Supplied records:

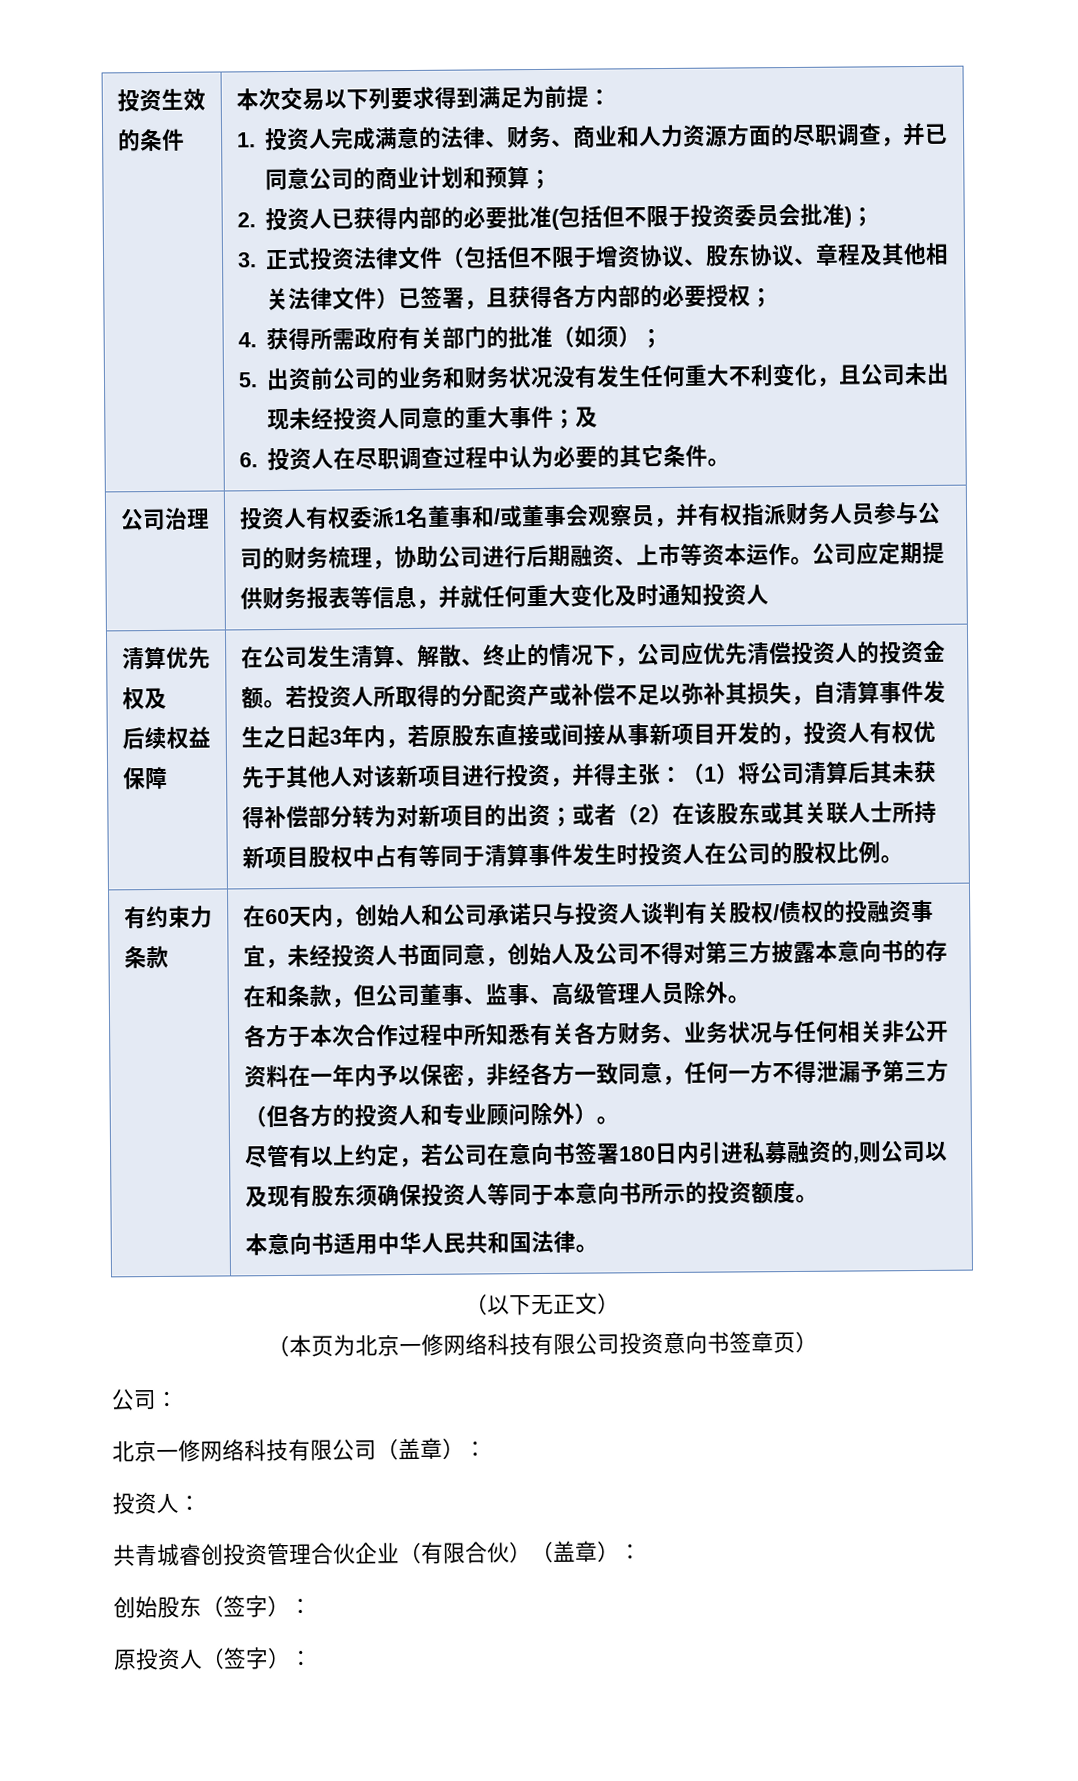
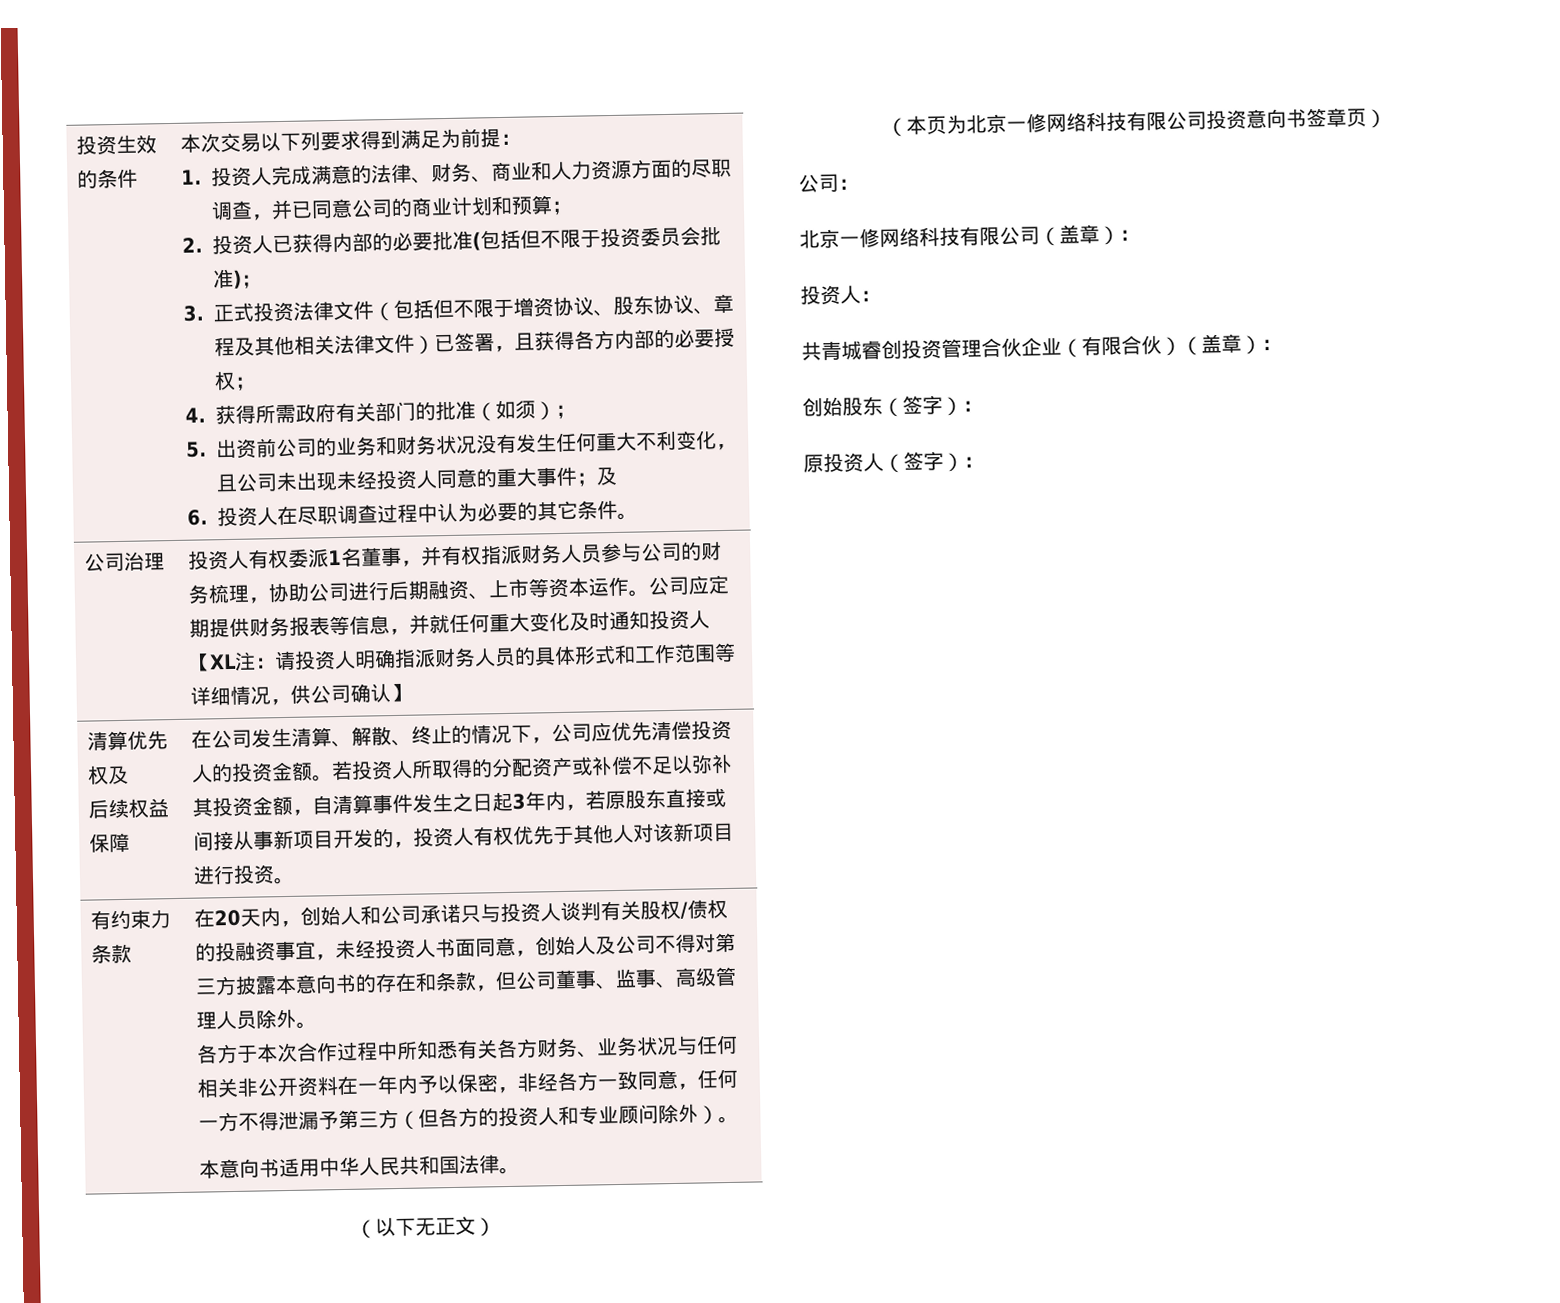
[470,504,655,528] 和/或董事会观察员 -> (403, 556) none
(769, 594) none -> [189,642,737,672] [190,683,412,706] 【XL注：请投资人明确指派财务人员的具体形式和工作范围等详细情况，供公司确认】
[746,682,792,705] 损失 -> [212,795,294,817] 投资金额
[549,760,937,787] [241,800,937,829] [241,841,881,869] ，并得主张：（1）将公司清算后其未获得补偿部分转为对新项目的出资；或者（2）在该股东或其关联人士所持新项目股权中占有等同于清算事件发生时投资人在公司的股权比例 -> (276, 874) none
[264,908,290,925] 60 -> [214,909,242,927] 20
[244,1140,948,1168] [244,1180,818,1208] // 尽管有以上约定，若公司在意向书签署180日内引进私募融资的,则公司以及现有股东须确保投资人等同于本意向书所示的投资额度。 -> (740, 1119) none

Problem statement: Nothing but the lines from the one containing "[746,682,792,705] 损失 ->" through the last line of the listing should be output, each exactly as written.

Exercise response:
[746,682,792,705] 损失 -> [212,795,294,817] 投资金额
[549,760,937,787] [241,800,937,829] [241,841,881,869] ，并得主张：（1）将公司清算后其未获得补偿部分转为对新项目的出资；或者（2）在该股东或其关联人士所持新项目股权中占有等同于清算事件发生时投资人在公司的股权比例 -> (276, 874) none
[264,908,290,925] 60 -> [214,909,242,927] 20
[244,1140,948,1168] [244,1180,818,1208] // 尽管有以上约定，若公司在意向书签署180日内引进私募融资的,则公司以及现有股东须确保投资人等同于本意向书所示的投资额度。 -> (740, 1119) none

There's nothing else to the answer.